Mario Draghi hält an seinem Kurs des billigen Geldes fest

EZB-Präsident weist deutsche Kritik zurück – Nullzins bleibt

Berlin. Mario Draghi lässt sich nicht beirren. Auch nicht von Mäkeleien aus Deutschland. Das machte der italienische Präsident der Europäischen Zentralbank (EZB) nach der jüngsten Ratssitzung am Donnerstag sehr deutlich.

„Wir haben das Mandat, die Preisstabilität für die gesamte Eurozone zu sichern – nicht nur für Deutschland“, sagte Draghi. Und setzte hinzu: Die EZB folge dem Gesetz und nicht Politikern. Die Anspielung hat ihren Grund. Nach der Entscheidung der EZB im März, die Politik des billigen Geldes weiterzuverfolgen und den Leitzins auf null zu senken, hatten Unionspolitiker – darunter auch Bundesverkehrsminister Alexander Dobrindt (CSU) – gefordert, den „hoch riskanten Kurs“ zu ändern. Auch Bundesfinanzminister Wolfgang Schäuble (CDU) hatte gesagt, die EZB könne euroskeptische Bestrebungen befördern. Die deutsche Bankenbranche beklagt ohnehin seit Längerem, dass Nullzinsen und Strafzinsen ihr das Geschäft sehr schwer machen. Auch Lebensversicherer haben Probleme, Renditeversprechen einzulösen, den Verbrauchern bricht die Altersvorsorge weg.

Dennoch beließ die EZB den Leitzins, zu dem sich Geschäftsbanken bei der Notenbank Geld leihen können, auf dem Rekordtief von null Prozent. Außerdem begann sie wie geplant, ihre monatlichen Wertpapierkäufe von 60 Milliarden Euro auf 80 Milliarden auszuweiten. Das Programm, das neben Staatsanleihen auch Pfandbriefe, Hypothekenpapiere, Regionalbonds und bald auch Unternehmensanleihen umfasst, ist mittlerweile auf 1,74 Billionen Euro angelegt und soll noch bis Ende März 2017 laufen. Banken sollen so aus den Märkten verdrängt werden und Gelder lieber als Kredite an die Wirtschaft ausreichen.
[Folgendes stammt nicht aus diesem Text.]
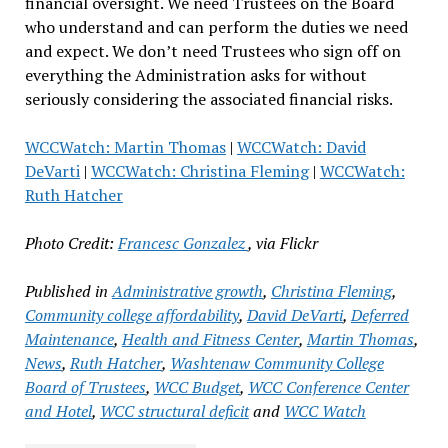
financial oversight. We need Trustees on the Board
who understand and can perform the duties we need
and expect. We don’t need Trustees who sign off on
everything the Administration asks for without
seriously considering the associated financial risks.
WCCWatch: Martin Thomas
|
WCCWatch: David
DeVarti
|
WCCWatch: Christina Fleming
|
WCCWatch:
Ruth Hatcher
Photo Credit:
Francesc Gonzalez
, via Flickr
Published in
Administrative growth
,
Christina Fleming
,
Community college affordability
,
David DeVarti
,
Deferred
Maintenance
,
Health and Fitness Center
,
Martin Thomas
,
News
,
Ruth Hatcher
,
Washtenaw Community College
Board of Trustees
,
WCC Budget
,
WCC Conference Center
and Hotel
,
WCC structural deficit
and
WCC Watch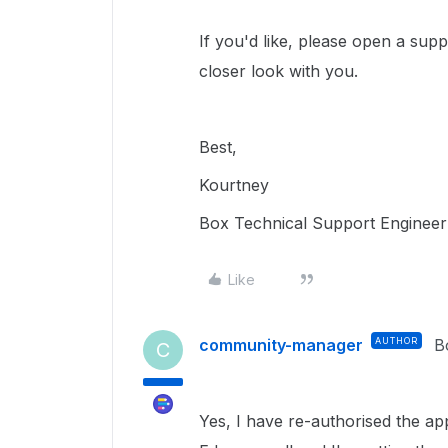
If you'd like, please open a sup
closer look with you.
Best,
Kourtney
Box Technical Support Engineer
Like
community-manager
AUTHOR
B
C
Yes, I have re-authorised the app 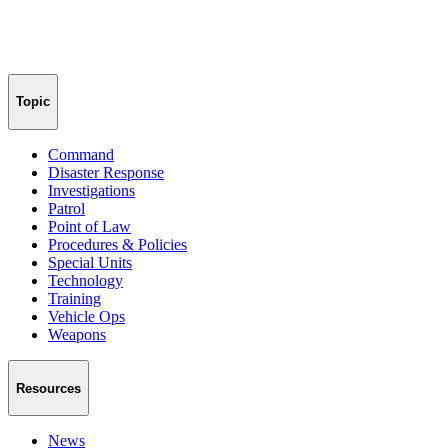
Topic
Command
Disaster Response
Investigations
Patrol
Point of Law
Procedures & Policies
Special Units
Technology
Training
Vehicle Ops
Weapons
Resources
News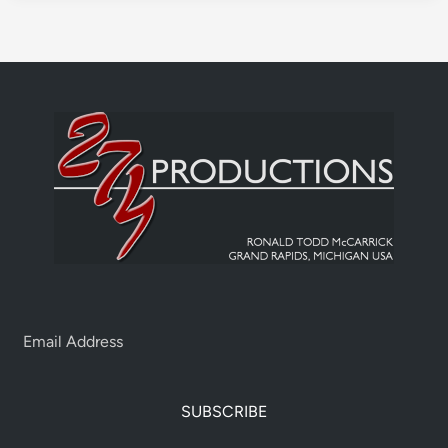
SUBSCRIBE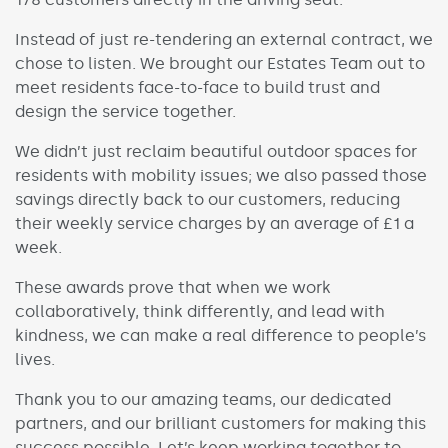
Instead of just re-tendering an external contract, we
chose to listen. We brought our Estates Team out to
meet residents face-to-face to build trust and
design the service together.
We didn’t just reclaim beautiful outdoor spaces for
residents with mobility issues; we also passed those
savings directly back to our customers, reducing
their weekly service charges by an average of £1 a
week.
These awards prove that when we work
collaboratively, think differently, and lead with
kindness, we can make a real difference to people’s
lives.
Thank you to our amazing teams, our dedicated
partners, and our brilliant customers for making this
success possible. Let’s keep working together to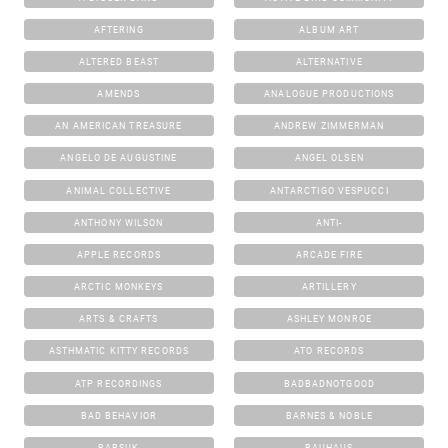
AFTERING
ALBUM ART
ALTERED BEAST
ALTERNATIVE
AMENDS
ANALOGUE PRODUCTIONS
AN AMERICAN TREASURE
ANDREW ZIMMERMAN
ANGELO DE AUGUSTINE
ANGEL OLSEN
ANIMAL COLLECTIVE
ANTARCTIGO VESPUCCI
ANTHONY WILSON
ANTI-
APPLE RECORDS
ARCADE FIRE
ARCTIC MONKEYS
ARTILLERY
ARTS & CRAFTS
ASHLEY MONROE
ASTHMATIC KITTY RECORDS
ATO RECORDS
ATP RECORDINGS
BADBADNOTGOOD
BAD BEHAVIOR
BARNES & NOBLE
BARSUK
BAUHAUS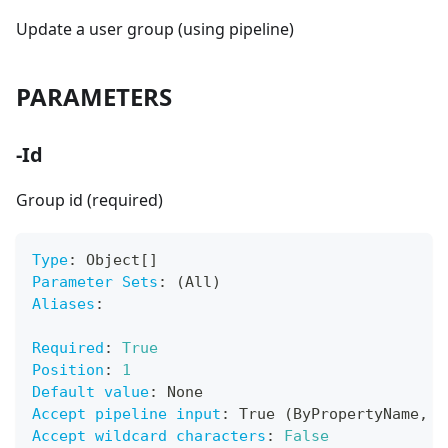
Update a user group (using pipeline)
PARAMETERS
-Id
Group id (required)
Type
:
 Object
[
]
Parameter Sets
:
 (All)
Aliases
:
Required
:
True
Position
:
1
Default value
:
 None
Accept pipeline input
:
 True (ByPropertyName
,
 B
Accept wildcard characters
:
False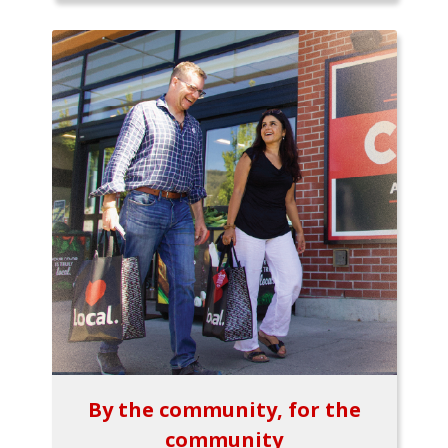
By the community, for the
community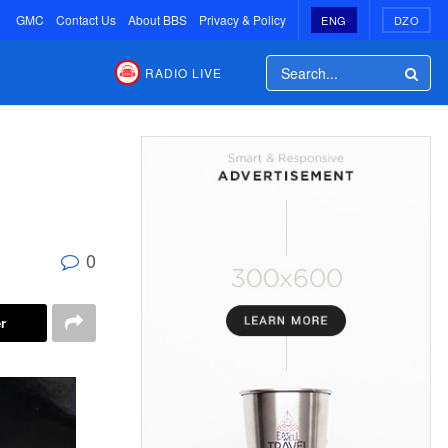
GMC
Contact Us
About BBS
Privacy & Policy
ENG
DZO
RADIO LIVE
n
0
r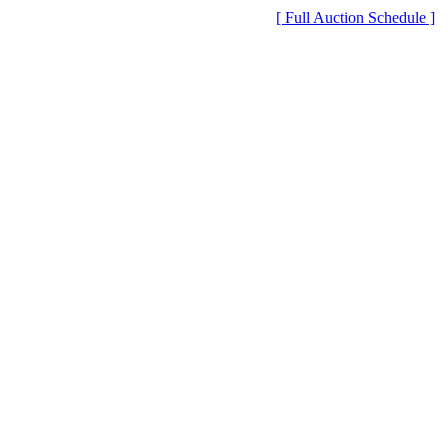
[ Full Auction Schedule ]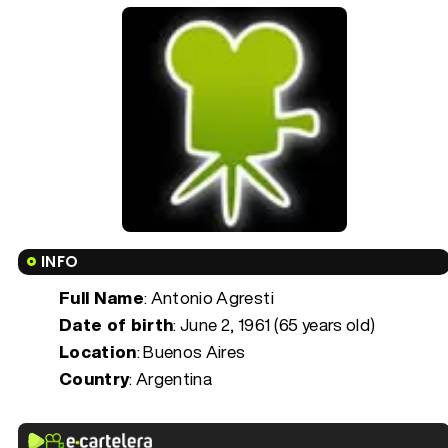
INFO
Full Name
: Antonio Agresti
Date of birth
:
June 2, 1961 (65 years old)
Location
: Buenos Aires
Country
: Argentina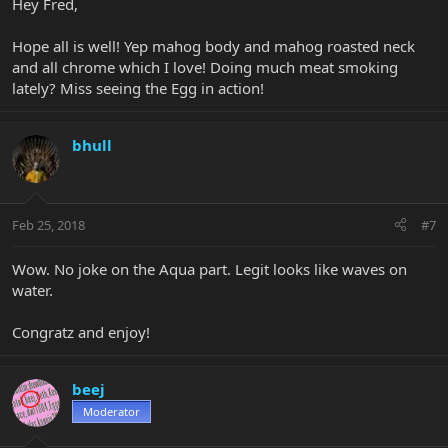
Hey Fred,
Hope all is well! Yep mahog body and mahog roasted neck
and all chrome which I love! Doing much meat smoking
lately? Miss seeing the Egg in action!
bhull
Feb 25, 2018
#7
Wow. No joke on the Aqua part. Legit looks like waves on
water.
Congratz and enjoy!
beej
Moderator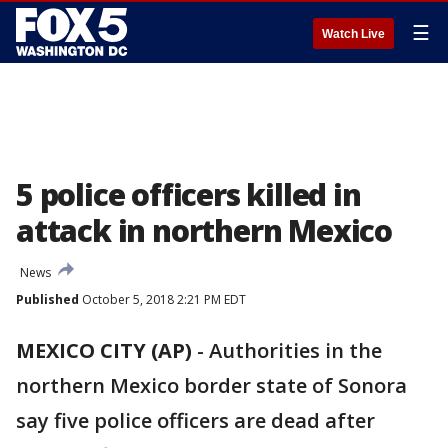
☰
Watch Live
5 police officers killed in
attack in northern Mexico
News
Published
October 5, 2018 2:21 PM EDT
MEXICO CITY (AP)
- Authorities in the
northern Mexico border state of Sonora
say five police officers are dead after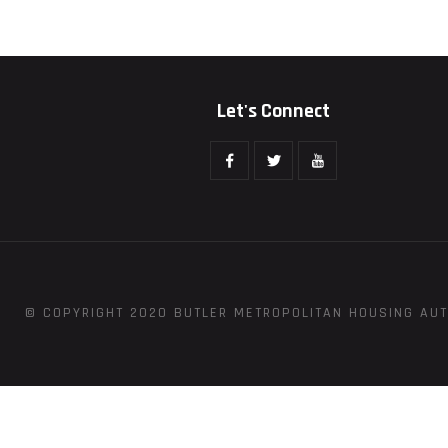
Let's Connect
© COPYRIGHT 2020 BUTLER METROPOLITAN HOUSING AUT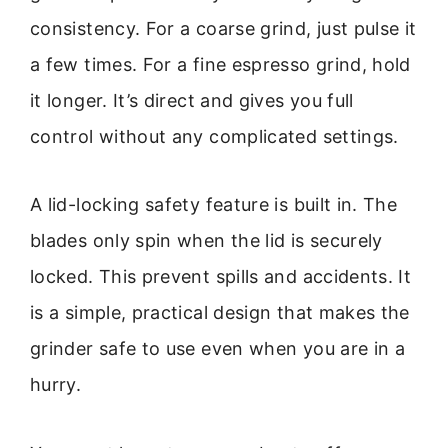
consistency. For a coarse grind, just pulse it
a few times. For a fine espresso grind, hold
it longer. It’s direct and gives you full
control without any complicated settings.
A lid-locking safety feature is built in. The
blades only spin when the lid is securely
locked. This prevent spills and accidents. It
is a simple, practical design that makes the
grinder safe to use even when you are in a
hurry.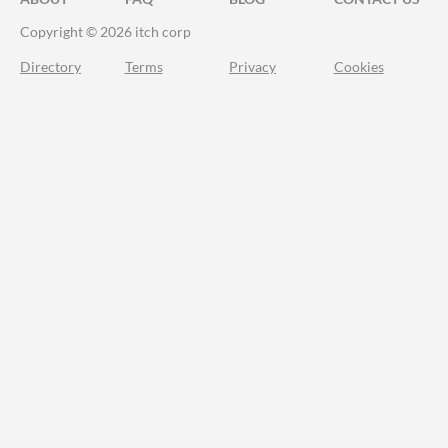
Copyright © 2026 itch corp
Directory
Terms
Privacy
Cookies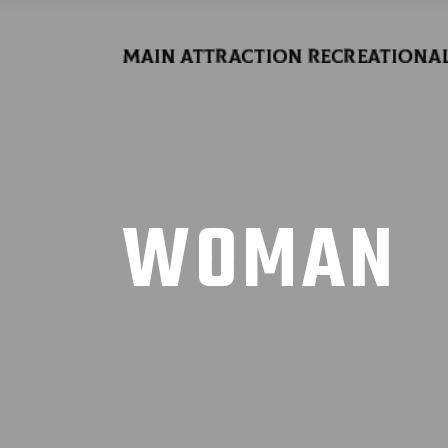
WOMAN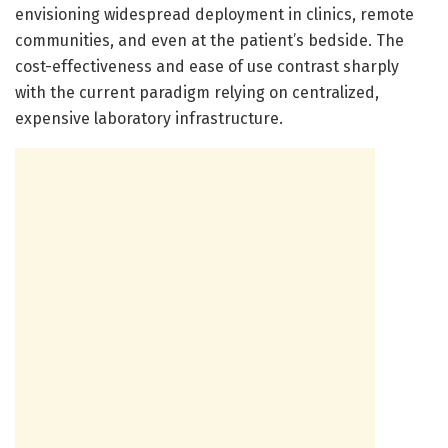
envisioning widespread deployment in clinics, remote
communities, and even at the patient’s bedside. The
cost-effectiveness and ease of use contrast sharply
with the current paradigm relying on centralized,
expensive laboratory infrastructure.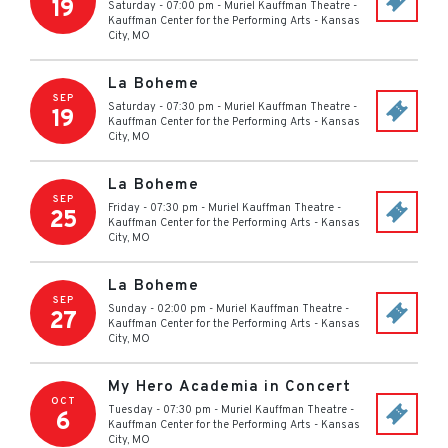
19
Saturday - 07:00 pm
-
Muriel Kauffman Theatre -
Kauffman Center for the Performing Arts
-
Kansas
City
,
MO
La Boheme
SEP
Saturday - 07:30 pm
-
Muriel Kauffman Theatre -
19
Kauffman Center for the Performing Arts
-
Kansas
City
,
MO
La Boheme
SEP
Friday - 07:30 pm
-
Muriel Kauffman Theatre -
25
Kauffman Center for the Performing Arts
-
Kansas
City
,
MO
La Boheme
SEP
Sunday - 02:00 pm
-
Muriel Kauffman Theatre -
27
Kauffman Center for the Performing Arts
-
Kansas
City
,
MO
My Hero Academia in Concert
OCT
Tuesday - 07:30 pm
-
Muriel Kauffman Theatre -
6
Kauffman Center for the Performing Arts
-
Kansas
City
,
MO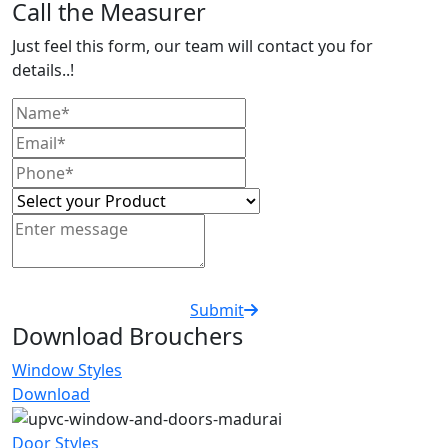
Call the Measurer
Just feel this form, our team will contact you for
details..!
Submit
Download Brouchers
Window Styles
Download
Door Styles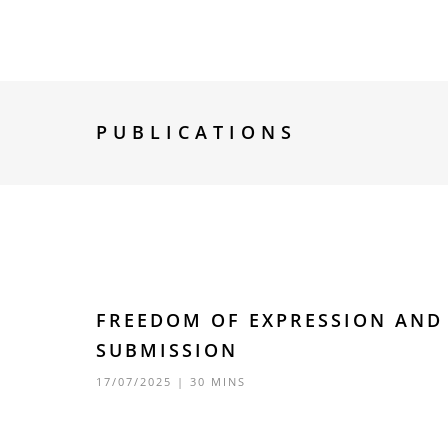
PUBLICATIONS
FREEDOM OF EXPRESSION AND 
SUBMISSION
17/07/2025
| 30 MINS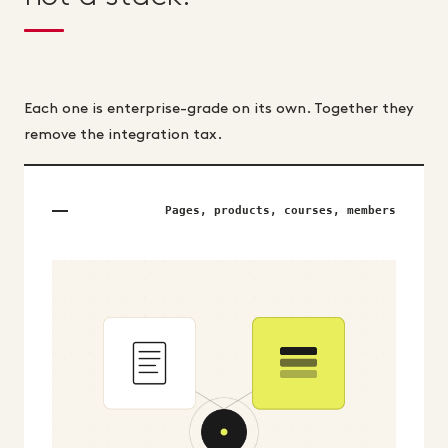
Each one is enterprise-grade on its own. Together they
remove the integration tax.
Pages, products, courses, members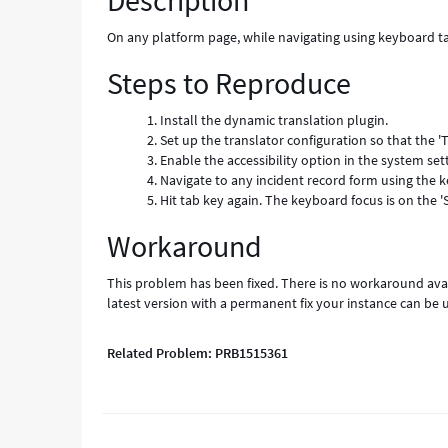
Description
Error
On any platform page, while navigating using keyboard ta
Steps to Reproduce
Install the dynamic translation plugin.
Set up the translator configuration so that the 'T
Enable the accessibility option in the system set
Navigate to any incident record form using the ke
Hit tab key again. The keyboard focus is on the '
Workaround
This problem has been fixed. There is no workaround avai
latest version with a permanent fix your instance can be 
Related Problem: PRB1515361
Ob das so funktioniert, bezweifelt auch der deutsche Bundesbankpräsident Jens Weidmann. Er verweist gerne darauf, dass die Länder durch diese Politik das solide Haushalten vernachlässigen könnten.

Doch Draghi ging in die Offensive: Die geldpolitischen Rezepte der EZB seien nicht viel anders als in anderen Teilen der Welt. „Und unsere Maßnahmen wirken. Sie sind effektiv. Gebt ihnen nur Zeit.“ Von einer Idee rückt er bei der Pressekonferenz dann aber zumindest ein Stück weit ab. Das umstrittene Konzept direkter Geldgeschenke an die Bürger („Helikoptergeld“) stehe nicht auf der Tagesordnung, stellte er klar. „Wir haben niemals darüber diskutiert.“ Schäuble und Weidmann werden es beruhigt aufgenommen haben.